Parrotta took over The Happy Rooster from former owner "Doc" Ulitsky and his wife Madeline, who established the restaurant, in 1968, as the first caviar and vodka bar in the city. The Ulitskys chose the name after touring the world and finding the friendly rooster motif on many menus. Rose would like the "regulars" to know that she will not be changing much as an old customer of the Rooster, she likes it the way it is.
The following is an excerpt from a recent article "She rules the Roost" that appeared in the City Paper.

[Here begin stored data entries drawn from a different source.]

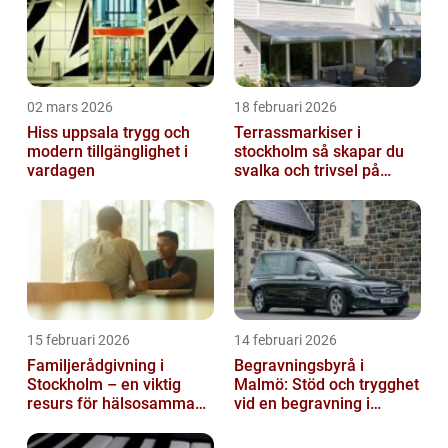
02 mars 2026
18 februari 2026
Hiss uppsala trygg och
Terrassmarkiser i
modern tillgänglighet i
stockholm så skapar du
vardagen
svalka och trivsel på
uteplatsen
15 februari 2026
14 februari 2026
Familjerådgivning i
Begravningsbyrå i
Stockholm – en viktig
Malmö: Stöd och trygghet
resurs för hälsosamma
vid en begravning i
relationer
Malmö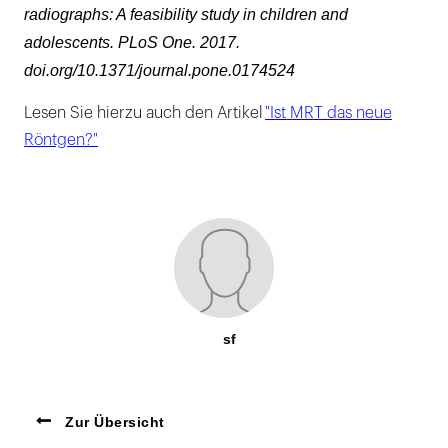
radiographs: A feasibility study in children and
adolescents. PLoS One. 2017.
doi.org/10.1371/journal.pone.0174524
Lesen Sie hierzu auch den Artikel
"Ist MRT das neue
Röntgen?"
sf
Zur Übersicht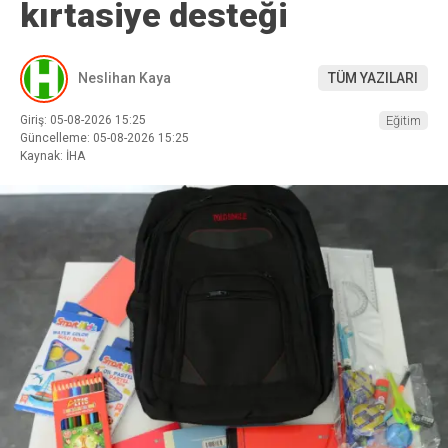
kırtasiye desteği
Neslihan Kaya
TÜM YAZILARI
Giriş: 05-08-2026 15:25
Eğitim
Güncelleme: 05-08-2026 15:25
Kaynak: İHA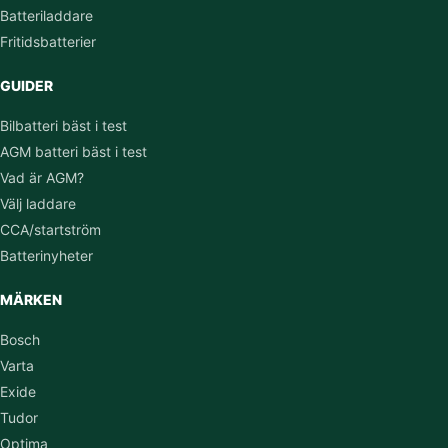
Batteriladdare
Fritidsbatterier
GUIDER
Bilbatteri bäst i test
AGM batteri bäst i test
Vad är AGM?
Välj laddare
CCA/startström
Batterinyheter
MÄRKEN
Bosch
Varta
Exide
Tudor
Optima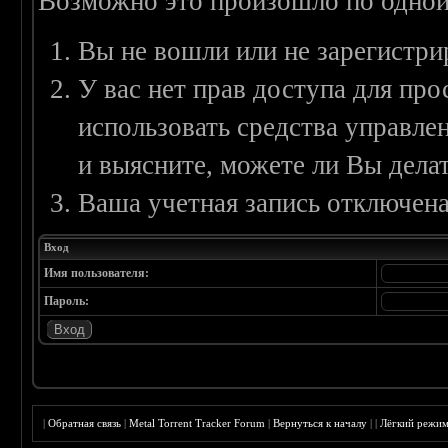
Возможно это произошло по одной
Вы не вошли или не зарегистри
У вас нет прав доступа для пр
использовать средства управл
и выясните, можете ли Вы делат
Ваша учетная запись отключена
Вход
Имя пользователя:
Пароль:
|
Обратная связь
|
Metal Torrent Tracker Forum
|
Вернуться к началу
|
|
Лёгкий режи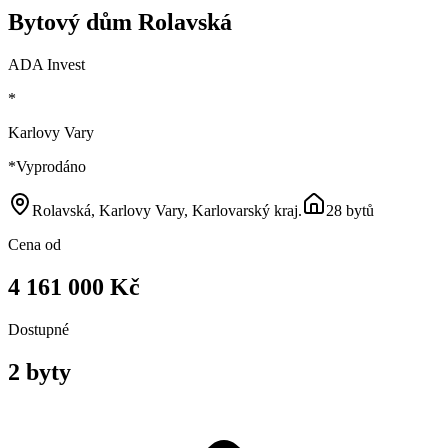
Bytový dům Rolavská
ADA Invest
*
Karlovy Vary
*
Vyprodáno
Rolavská, Karlovy Vary, Karlovarský kraj
.
28 bytů
Cena od
4 161 000 Kč
Dostupné
2 byty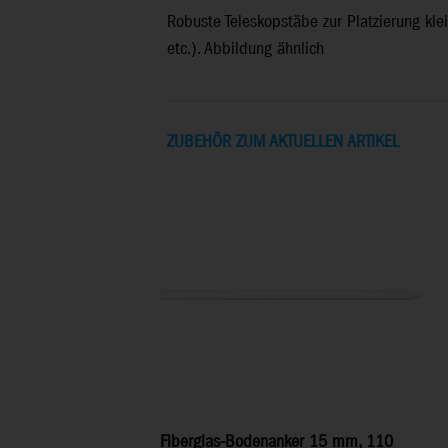
Robuste Teleskopstäbe zur Platzierung kle
etc.). Abbildung ähnlich
ZUBEHÖR ZUM AKTUELLEN ARTIKEL
Fiberglas-Bodenanker 15 mm, 110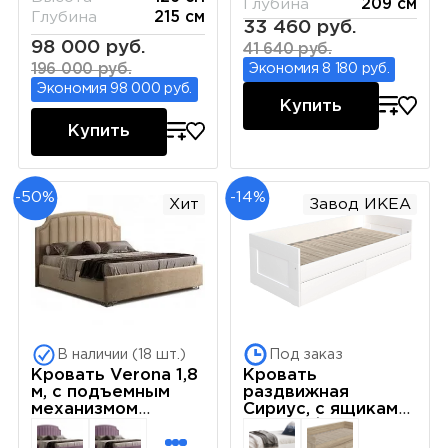
Глубина
209 см
Глубина
215 см
33 460 руб.
98 000 руб.
41 640 руб.
196 000 руб.
Экономия 8 180 руб.
Экономия 98 000 руб.
Купить
Купить
-50%
-14%
Хит
Завод ИКЕА
В наличии (18 шт.)
Под заказ
Кровать Verona 1,8
Кровать
м, с подъемным
раздвижная
механизмом
Сириус, с ящиками,
(Бархат 01) Sweet
80х200/160х200
dreams ВРКР180-
см, белая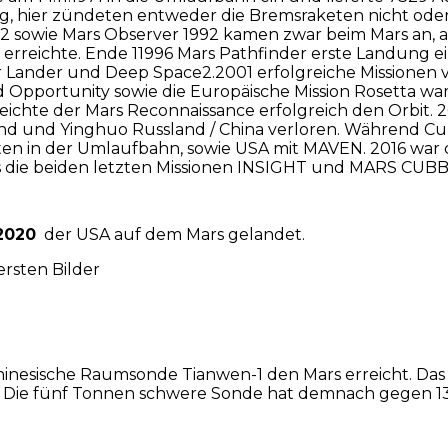
olg, hier zündeten entweder die Bremsraketen nicht oder
 2 sowie Mars Observer 1992 kamen zwar beim Mars an, a
rreichte. Ende 11996 Mars Pathfinder erste Landung ein
lar Lander und Deep Space2.2001 erfolgreiche Missione
d Opportunity sowie die Europäische Mission Rosetta war
rreichte der Mars Reconnaissance erfolgreich den Orbit
nd und Yinghuo Russland / China verloren. Während Curi
litten in der Umlaufbahn, sowie USA mit MAVEN. 2016 war
es die beiden letzten Missionen INSIGHT und MARS CUBB
2020
der USA auf dem Mars gelandet.
ersten Bilder
chinesische Raumsonde Tianwen-1 den Mars erreicht. Das
. Die fünf Tonnen schwere Sonde hat demnach gegen 13 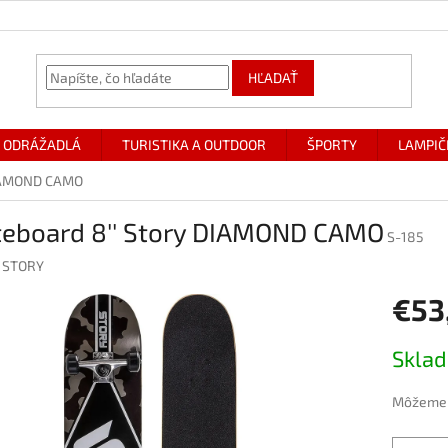
HĽADAŤ
ODRÁŽADLÁ
TURISTIKA A OUTDOOR
ŠPORTY
LAMPIČ
DIAMOND CAMO
teboard 8'' Story DIAMOND CAMO
S-185
:
STORY
€53
Jednotk
Skla
cena:
Môžeme d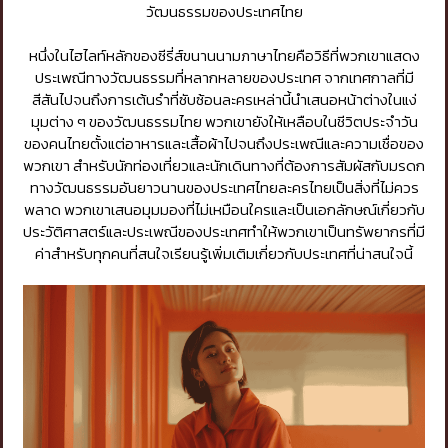
วัฒนธรรมของประเทศไทย
หนึ่งในไฮไลท์หลักของซีรี่ส์ขนานนามภาษาไทยคือวิธีที่พวกเขาแสดง
ประเพณีทางวัฒนธรรมที่หลากหลายของประเทศ จากเทศกาลที่มี
สีสันไปจนถึงการเต้นรำที่ซับซ้อนละครเหล่านี้นำเสนอหน้าต่างในแง่
มุมต่าง ๆ ของวัฒนธรรมไทย พวกเขายังให้เหลือบในชีวิตประจำวัน
ของคนไทยตั้งแต่อาหารและเสื้อผ้าไปจนถึงประเพณีและความเชื่อของ
พวกเขา สำหรับนักท่องเที่ยวและนักเดินทางที่ต้องการสัมผัสกับมรดก
ทางวัฒนธรรมอันยาวนานของประเทศไทยละครไทยเป็นสิ่งที่ไม่ควร
พลาด พวกเขาเสนอมุมมองที่ไม่เหมือนใครและเป็นเอกลักษณ์เกี่ยวกับ
ประวัติศาสตร์และประเพณีของประเทศทำให้พวกเขาเป็นทรัพยากรที่มี
ค่าสำหรับทุกคนที่สนใจเรียนรู้เพิ่มเติมเกี่ยวกับประเทศที่น่าสนใจนี้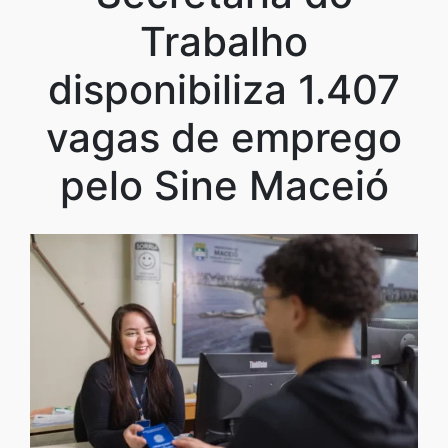
Trabalho
disponibiliza 1.407
vagas de emprego
pelo Sine Maceió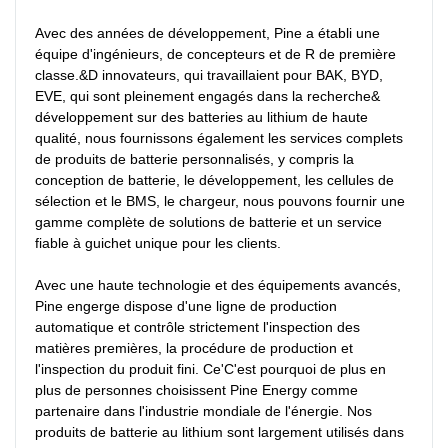
Avec des années de développement, Pine a établi une 
équipe d'ingénieurs, de concepteurs et de R de première 
classe.&D innovateurs, qui travaillaient pour BAK, BYD, 
EVE, qui sont pleinement engagés dans la recherche& 
développement sur des batteries au lithium de haute 
qualité, nous fournissons également les services complets 
de produits de batterie personnalisés, y compris la 
conception de batterie, le développement, les cellules de 
sélection et le BMS, le chargeur, nous pouvons fournir une 
gamme complète de solutions de batterie et un service 
fiable à guichet unique pour les clients.

Avec une haute technologie et des équipements avancés, 
Pine engerge dispose d'une ligne de production 
automatique et contrôle strictement l'inspection des 
matières premières, la procédure de production et 
l'inspection du produit fini. Ce'C'est pourquoi de plus en 
plus de personnes choisissent Pine Energy comme 
partenaire dans l'industrie mondiale de l'énergie. Nos 
produits de batterie au lithium sont largement utilisés dans 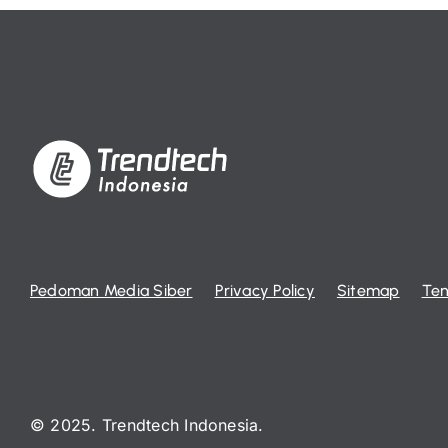
Pedoman Media Siber
Privacy Policy
Sitemap
Ten
© 2025. Trendtech Indonesia.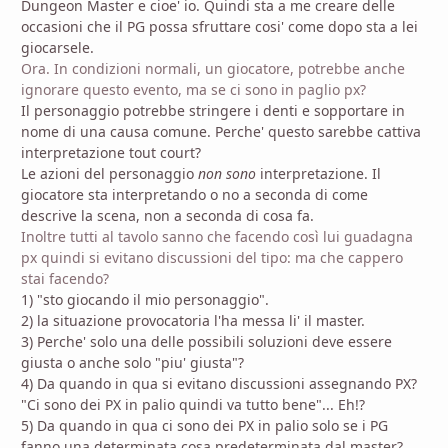
Dungeon Master e cioe' io. Quindi sta a me creare delle
occasioni che il PG possa sfruttare cosi' come dopo sta a lei
giocarsele.
Ora. In condizioni normali, un giocatore, potrebbe anche
ignorare questo evento, ma se ci sono in paglio px?
Il personaggio potrebbe stringere i denti e sopportare in
nome di una causa comune. Perche' questo sarebbe cattiva
interpretazione tout court?
Le azioni del personaggio
non sono
interpretazione. Il
giocatore sta interpretando o no a seconda di come
descrive la scena, non a seconda di cosa fa.
Inoltre tutti al tavolo sanno che facendo così lui guadagna
px quindi si evitano discussioni del tipo: ma che cappero
stai facendo?
1) "sto giocando il mio personaggio".
2) la situazione provocatoria l'ha messa li' il master.
3) Perche' solo una delle possibili soluzioni deve essere
giusta o anche solo "piu' giusta"?
4) Da quando in qua si evitano discussioni assegnando PX?
"Ci sono dei PX in palio quindi va tutto bene"... Eh!?
5) Da quando in qua ci sono dei PX in palio solo se i PG
fanno una determinata cosa predeterminata dal master?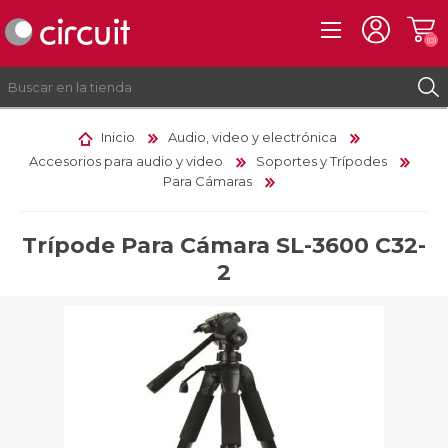
(0)
Inicio
Audio, video y electrónica
Accesorios para audio y video
Soportes y Trípodes
REGISTRO
Para Cámaras
INICIAR SESIÓN
Trípode Para Cámara SL-3600 C32-
2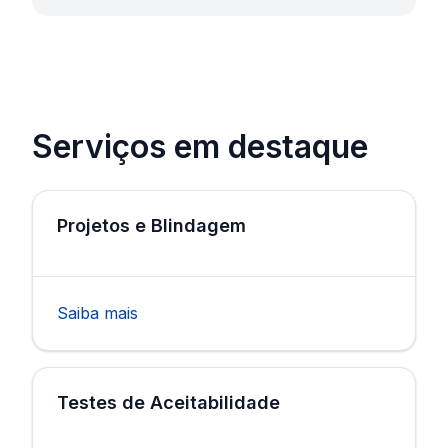
Serviços em destaque
Projetos e Blindagem
Saiba mais
Testes de Aceitabilidade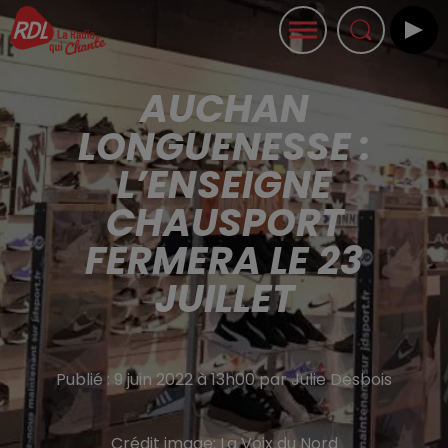
AUCHAN
LONGUENESSE :
L’ENSEIGNE
CHAUSPORT
FERMERA LE 23
JUILLET
Publié : 9 juin 2022 à 13h00 par Julie Desbois
Crédit image:
La Voix du Nord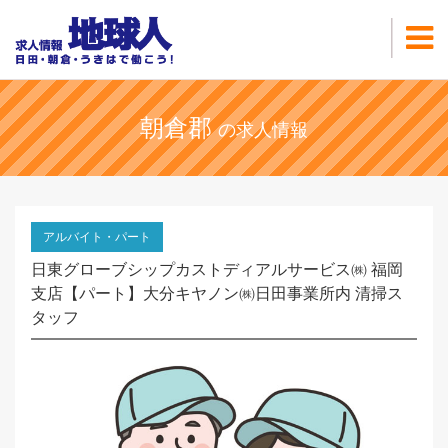
朝倉郡
の求人情報
アルバイト・パート
日東グローブシップカストディアルサービス㈱ 福岡
支店【パート】大分キヤノン㈱日田事業所内 清掃ス
タッフ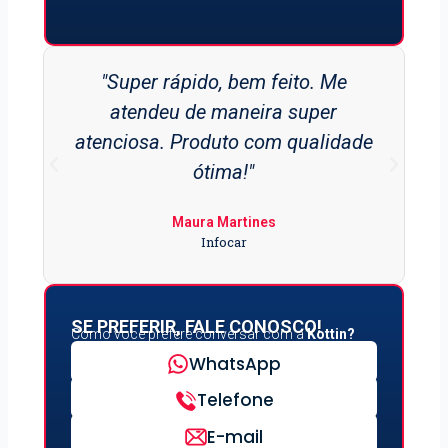
"Super rápido, bem feito. Me
atendeu de maneira super
atenciosa. Produto com qualidade
ótima!"
Maura Martines
Infocar
SE PREFERIR, FALE CONOSCO!
Como você prefere conversar com a
Kottin?
WhatsApp
Telefone
E-mail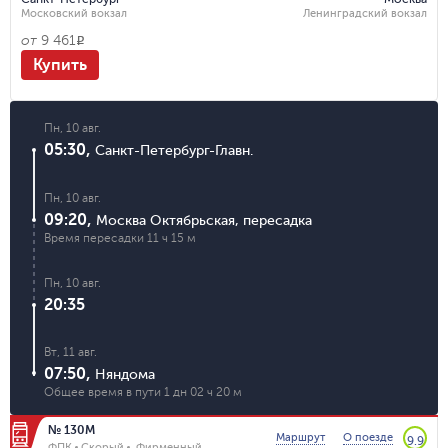
Московский вокзал
Ленинградский вокзал
от
9 461
R
Купить
Пн, 10 авг.
05:30
,
Санкт-Петербург-Главн.
Пн, 10 авг.
09:20
,
Москва Октябрьская
,
пересадка
Время пересадки
11 ч 15 м
Пн, 10 авг.
20:35
Вт, 11 авг.
07:50
,
Няндома
Общее время в пути
1 дн 02 ч 20 м
№ 130М
Маршрут
О поезде
9.9
ФПК
Скорый
Фирменный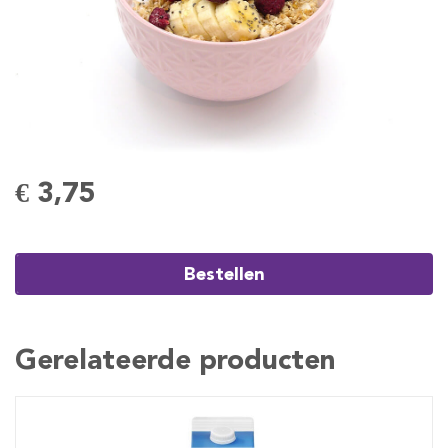
€ 3,75
Bestellen
Gerelateerde producten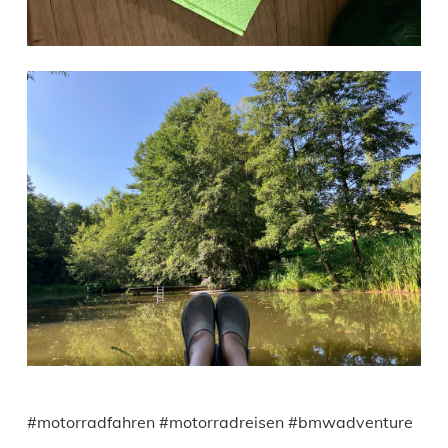
#motorradfahren #motorradreisen #bmwadventure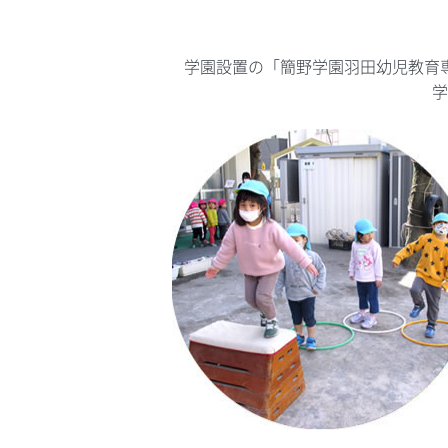
学園設置の「簡野学園羽田幼児教育
学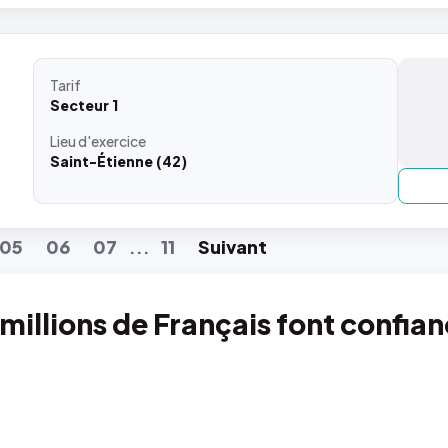
Tarif
Secteur 1
Lieu
d'exercice
Saint-Étienne (42)
05
06
07
11
Suiv
ant
...
 millions de Français font confia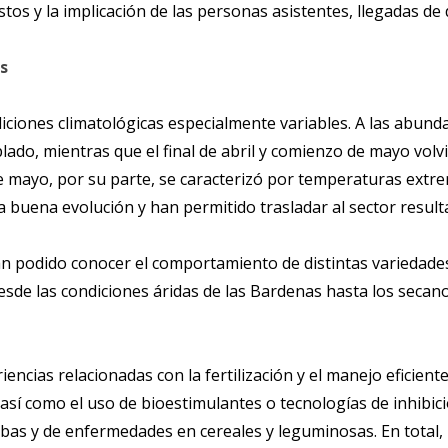
tos y la implicación de las personas asistentes, llegadas de
s
iones climatológicas especialmente variables. A las abunda
plado, mientras que el final de abril y comienzo de mayo vol
 mayo, por su parte, se caracterizó por temperaturas extre
buena evolución y han permitido trasladar al sector result
han podido conocer el comportamiento de distintas variedade
esde las condiciones áridas de las Bardenas hasta los secan
encias relacionadas con la fertilización y el manejo eficien
así como el uso de bioestimulantes o tecnologías de inhibici
bas y de enfermedades en cereales y leguminosas. En total, 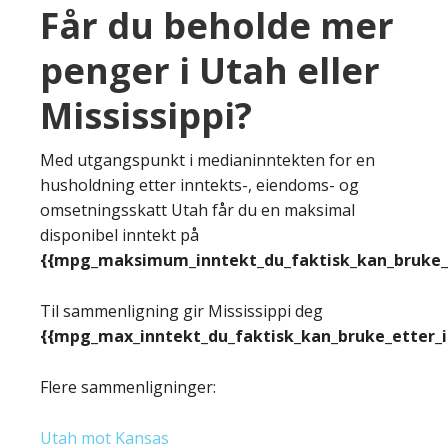
Får du beholde mer
penger i Utah eller
Mississippi?
Med utgangspunkt i medianinntekten for en
husholdning etter inntekts-, eiendoms- og
omsetningsskatt Utah får du en maksimal
disponibel inntekt på
{{mpg_maksimum_inntekt_du_faktisk_kan_bruke_e
Til sammenligning gir Mississippi deg
{{mpg_max_inntekt_du_faktisk_kan_bruke_etter_
Flere sammenligninger:
Utah mot Kansas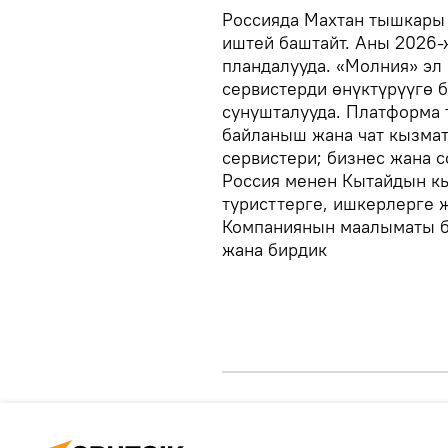
Россияда Махтан тышкары
иштей баштайт. Аны 2026
пландалууда. «Молния» эл
сервистерди өнүктүрүүгө 
сунушталууда. Платформа 
байланыш жана чат кызмат
сервистери; бизнес жана с
Россия менен Кытайдын кы
туристтерге, ишкерлерге 
Компаниянын маалыматы б
жана бирдик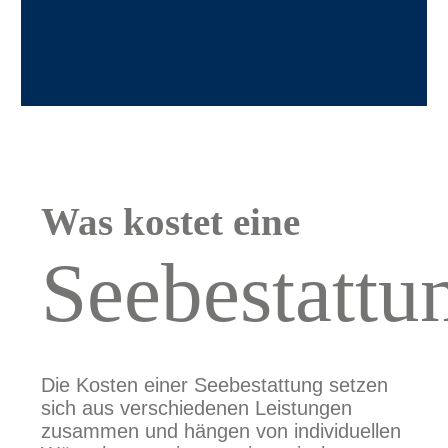
Was kostet eine
Seebestattu
Die Kosten einer Seebestattung setzen
sich aus verschiedenen Leistungen
zusammen und hängen von individuellen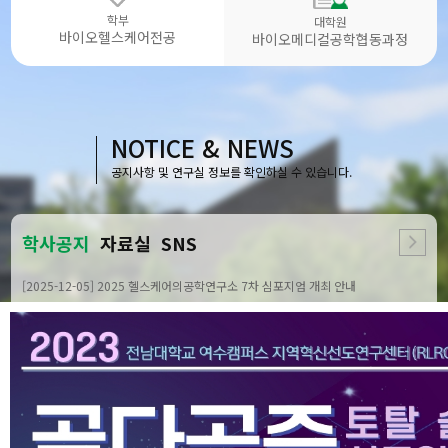
학부
대학원
바이오헬스케어전공
바이오메디컬공학협동과정
NOTICE & NEWS
공지사항 및 연구실 정보를 확인하실 수 있습니다.
학사공지
자료실
SNS
[2025-12-05] 2025 헬스케어의공학연구소 7차 심포지엄 개최 안내
[2025-11-26] 2025 헬스케어의공학연구소 6차 심포지엄 개최 안내
[2025-11-12] 2025 헬스케어의공학연구소 5차 심포지엄 개최 안내
[2025-11-05] 2025 헬스케어의공학연구소 4차 심포지엄 개최 안내
[2025-10-09] 2025 헬스케어의공학연구소 3차 심포지엄 개최 안내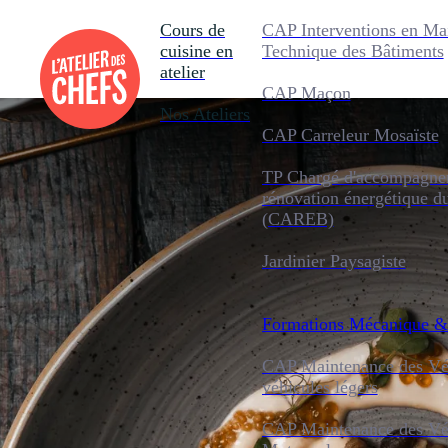
Cours de
CAP Interventions en Ma
cuisine en
Technique des Bâtiments
atelier
CAP Maçon
Nos Ateliers
CAP Carreleur Mosaïste
TP Chargé d'accompagnem
rénovation énergétique d
(CAREB)
Jardinier Paysagiste
Formations
Mécanique &
CAP Maintenance des Véh
véhicules légers
CAP Maintenance des Véh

"When Rose Parrotta first walked into The Happy Rooster nearly a decade ago she immediately fell in love with it --"It was like Miss Havisham's from Great Expectations. This is her bedroom with all the cobwebs, but it's just so beautiful...."-and she almost got thrown out for sitting alone at the bar. No single women at the bar was just one of the many old-fashioned Rooster rules--like the jacket-and-tie dress code for men - that owner Abe "Doc" Ulitsky enforced. But that's the way things used to be. Parrotta recently bought the old boys' club of a restaurant-bar on the corner of 16th and Sansom and will reopen in the first week of May after giving it a minor facelift........ Since the women who was almost ejected now runs the roost, she can make her own rules. At the new Rooster, men can leave their jackets behind, and ladies can finally pull up a chair at the bar -- right next to Parrotta."